→ **Entries shown**
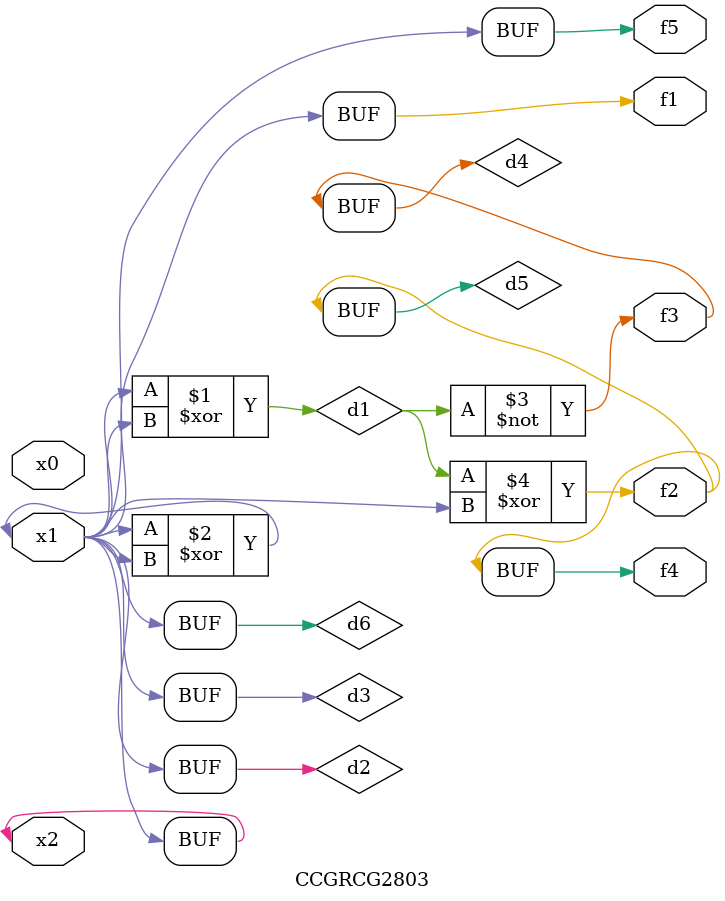
<source format=v>
module CCGRCG2803(
	input x0, x1, x2,
	output f1, f2, f3, f4, f5
);

	wire d1, d2, d3, d4, d5, d6;

	xor (d1, x1, x2);
	buf (d2, x1, x2);
	xor (d3, x1, x2);
	nor (d4, d1);
	xor (d5, d1, d2);
	buf (d6, d2, d3);
	assign f1 = d6;
	assign f2 = d5;
	assign f3 = d4;
	assign f4 = d5;
	assign f5 = d6;
endmodule

</source>
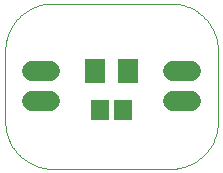
<source format=gbs>
G04 EAGLE Gerber RS-274X export*
G75*
%MOMM*%
%FSLAX35Y35*%
%LPD*%
%INsolder_mask_bottom*%
%IPPOS*%
%AMOC8*
5,1,8,0,0,1.08239X$1,22.5*%
G01*
%ADD10C,0.000000*%
%ADD11R,1.503200X1.703200*%
%ADD12R,1.803200X2.003200*%
%ADD13C,1.727200*%


D10*
X400000Y0D02*
X1400000Y0D01*
X1800000Y400000D02*
X1800000Y1000000D01*
X1400000Y1400000D02*
X400000Y1400000D01*
X0Y1000000D02*
X0Y400000D01*
X1400000Y1400000D02*
X1409665Y1399883D01*
X1419325Y1399533D01*
X1428974Y1398949D01*
X1438606Y1398133D01*
X1448215Y1397084D01*
X1457796Y1395803D01*
X1467343Y1394290D01*
X1476851Y1392548D01*
X1486314Y1390576D01*
X1495726Y1388377D01*
X1505083Y1385950D01*
X1514378Y1383298D01*
X1523607Y1380423D01*
X1532763Y1377325D01*
X1541842Y1374006D01*
X1550838Y1370470D01*
X1559746Y1366717D01*
X1568560Y1362750D01*
X1577277Y1358571D01*
X1585889Y1354182D01*
X1594393Y1349587D01*
X1602784Y1344788D01*
X1611056Y1339787D01*
X1619205Y1334588D01*
X1627226Y1329194D01*
X1635114Y1323607D01*
X1642865Y1317831D01*
X1650474Y1311870D01*
X1657937Y1305726D01*
X1665249Y1299404D01*
X1672406Y1292907D01*
X1679405Y1286240D01*
X1686240Y1279405D01*
X1692907Y1272406D01*
X1699404Y1265249D01*
X1705726Y1257937D01*
X1711870Y1250474D01*
X1717831Y1242865D01*
X1723607Y1235114D01*
X1729194Y1227226D01*
X1734588Y1219205D01*
X1739787Y1211056D01*
X1744788Y1202784D01*
X1749587Y1194393D01*
X1754182Y1185889D01*
X1758571Y1177277D01*
X1762750Y1168560D01*
X1766717Y1159746D01*
X1770470Y1150838D01*
X1774006Y1141842D01*
X1777325Y1132763D01*
X1780423Y1123607D01*
X1783298Y1114378D01*
X1785950Y1105083D01*
X1788377Y1095726D01*
X1790576Y1086314D01*
X1792548Y1076851D01*
X1794290Y1067343D01*
X1795803Y1057796D01*
X1797084Y1048215D01*
X1798133Y1038606D01*
X1798949Y1028974D01*
X1799533Y1019325D01*
X1799883Y1009665D01*
X1800000Y1000000D01*
X400000Y1400000D02*
X390335Y1399883D01*
X380675Y1399533D01*
X371026Y1398949D01*
X361394Y1398133D01*
X351785Y1397084D01*
X342204Y1395803D01*
X332657Y1394290D01*
X323149Y1392548D01*
X313686Y1390576D01*
X304274Y1388377D01*
X294917Y1385950D01*
X285622Y1383298D01*
X276393Y1380423D01*
X267237Y1377325D01*
X258158Y1374006D01*
X249162Y1370470D01*
X240254Y1366717D01*
X231440Y1362750D01*
X222723Y1358571D01*
X214111Y1354182D01*
X205607Y1349587D01*
X197216Y1344788D01*
X188944Y1339787D01*
X180795Y1334588D01*
X172774Y1329194D01*
X164886Y1323607D01*
X157135Y1317831D01*
X149526Y1311870D01*
X142063Y1305726D01*
X134751Y1299404D01*
X127594Y1292907D01*
X120595Y1286240D01*
X113760Y1279405D01*
X107093Y1272406D01*
X100596Y1265249D01*
X94274Y1257937D01*
X88130Y1250474D01*
X82169Y1242865D01*
X76393Y1235114D01*
X70806Y1227226D01*
X65412Y1219205D01*
X60213Y1211056D01*
X55212Y1202784D01*
X50413Y1194393D01*
X45818Y1185889D01*
X41429Y1177277D01*
X37250Y1168560D01*
X33283Y1159746D01*
X29530Y1150838D01*
X25994Y1141842D01*
X22675Y1132763D01*
X19577Y1123607D01*
X16702Y1114378D01*
X14050Y1105083D01*
X11623Y1095726D01*
X9424Y1086314D01*
X7452Y1076851D01*
X5710Y1067343D01*
X4197Y1057796D01*
X2916Y1048215D01*
X1867Y1038606D01*
X1051Y1028974D01*
X467Y1019325D01*
X117Y1009665D01*
X0Y1000000D01*
X0Y400000D02*
X117Y390335D01*
X467Y380675D01*
X1051Y371026D01*
X1867Y361394D01*
X2916Y351785D01*
X4197Y342204D01*
X5710Y332657D01*
X7452Y323149D01*
X9424Y313686D01*
X11623Y304274D01*
X14050Y294917D01*
X16702Y285622D01*
X19577Y276393D01*
X22675Y267237D01*
X25994Y258158D01*
X29530Y249162D01*
X33283Y240254D01*
X37250Y231440D01*
X41429Y222723D01*
X45818Y214111D01*
X50413Y205607D01*
X55212Y197216D01*
X60213Y188944D01*
X65412Y180795D01*
X70806Y172774D01*
X76393Y164886D01*
X82169Y157135D01*
X88130Y149526D01*
X94274Y142063D01*
X100596Y134751D01*
X107093Y127594D01*
X113760Y120595D01*
X120595Y113760D01*
X127594Y107093D01*
X134751Y100596D01*
X142063Y94274D01*
X149526Y88130D01*
X157135Y82169D01*
X164886Y76393D01*
X172774Y70806D01*
X180795Y65412D01*
X188944Y60213D01*
X197216Y55212D01*
X205607Y50413D01*
X214111Y45818D01*
X222723Y41429D01*
X231440Y37250D01*
X240254Y33283D01*
X249162Y29530D01*
X258158Y25994D01*
X267237Y22675D01*
X276393Y19577D01*
X285622Y16702D01*
X294917Y14050D01*
X304274Y11623D01*
X313686Y9424D01*
X323149Y7452D01*
X332657Y5710D01*
X342204Y4197D01*
X351785Y2916D01*
X361394Y1867D01*
X371026Y1051D01*
X380675Y467D01*
X390335Y117D01*
X400000Y0D01*
X1400000Y0D02*
X1409665Y117D01*
X1419325Y467D01*
X1428974Y1051D01*
X1438606Y1867D01*
X1448215Y2916D01*
X1457796Y4197D01*
X1467343Y5710D01*
X1476851Y7452D01*
X1486314Y9424D01*
X1495726Y11623D01*
X1505083Y14050D01*
X1514378Y16702D01*
X1523607Y19577D01*
X1532763Y22675D01*
X1541842Y25994D01*
X1550838Y29530D01*
X1559746Y33283D01*
X1568560Y37250D01*
X1577277Y41429D01*
X1585889Y45818D01*
X1594393Y50413D01*
X1602784Y55212D01*
X1611056Y60213D01*
X1619205Y65412D01*
X1627226Y70806D01*
X1635114Y76393D01*
X1642865Y82169D01*
X1650474Y88130D01*
X1657937Y94274D01*
X1665249Y100596D01*
X1672406Y107093D01*
X1679405Y113760D01*
X1686240Y120595D01*
X1692907Y127594D01*
X1699404Y134751D01*
X1705726Y142063D01*
X1711870Y149526D01*
X1717831Y157135D01*
X1723607Y164886D01*
X1729194Y172774D01*
X1734588Y180795D01*
X1739787Y188944D01*
X1744788Y197216D01*
X1749587Y205607D01*
X1754182Y214111D01*
X1758571Y222723D01*
X1762750Y231440D01*
X1766717Y240254D01*
X1770470Y249162D01*
X1774006Y258158D01*
X1777325Y267237D01*
X1780423Y276393D01*
X1783298Y285622D01*
X1785950Y294917D01*
X1788377Y304274D01*
X1790576Y313686D01*
X1792548Y323149D01*
X1794290Y332657D01*
X1795803Y342204D01*
X1797084Y351785D01*
X1798133Y361394D01*
X1798949Y371026D01*
X1799533Y380675D01*
X1799883Y390335D01*
X1800000Y400000D01*
D11*
X995000Y500000D03*
X805000Y500000D03*
D12*
X760000Y825000D03*
X1040000Y825000D03*
D13*
X376200Y573000D02*
X223800Y573000D01*
X223800Y827000D02*
X376200Y827000D01*
X1423800Y573000D02*
X1576200Y573000D01*
X1576200Y827000D02*
X1423800Y827000D01*
M02*

</source>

→ **Task to complete**
Taking the entries above, restate exactly those lines that fall between the line with "X70806Y1227226D01*" and the line with "X94274Y142063D01*", keeping both of those lines too.

→ **Exercise response**
X70806Y1227226D01*
X65412Y1219205D01*
X60213Y1211056D01*
X55212Y1202784D01*
X50413Y1194393D01*
X45818Y1185889D01*
X41429Y1177277D01*
X37250Y1168560D01*
X33283Y1159746D01*
X29530Y1150838D01*
X25994Y1141842D01*
X22675Y1132763D01*
X19577Y1123607D01*
X16702Y1114378D01*
X14050Y1105083D01*
X11623Y1095726D01*
X9424Y1086314D01*
X7452Y1076851D01*
X5710Y1067343D01*
X4197Y1057796D01*
X2916Y1048215D01*
X1867Y1038606D01*
X1051Y1028974D01*
X467Y1019325D01*
X117Y1009665D01*
X0Y1000000D01*
X0Y400000D02*
X117Y390335D01*
X467Y380675D01*
X1051Y371026D01*
X1867Y361394D01*
X2916Y351785D01*
X4197Y342204D01*
X5710Y332657D01*
X7452Y323149D01*
X9424Y313686D01*
X11623Y304274D01*
X14050Y294917D01*
X16702Y285622D01*
X19577Y276393D01*
X22675Y267237D01*
X25994Y258158D01*
X29530Y249162D01*
X33283Y240254D01*
X37250Y231440D01*
X41429Y222723D01*
X45818Y214111D01*
X50413Y205607D01*
X55212Y197216D01*
X60213Y188944D01*
X65412Y180795D01*
X70806Y172774D01*
X76393Y164886D01*
X82169Y157135D01*
X88130Y149526D01*
X94274Y142063D01*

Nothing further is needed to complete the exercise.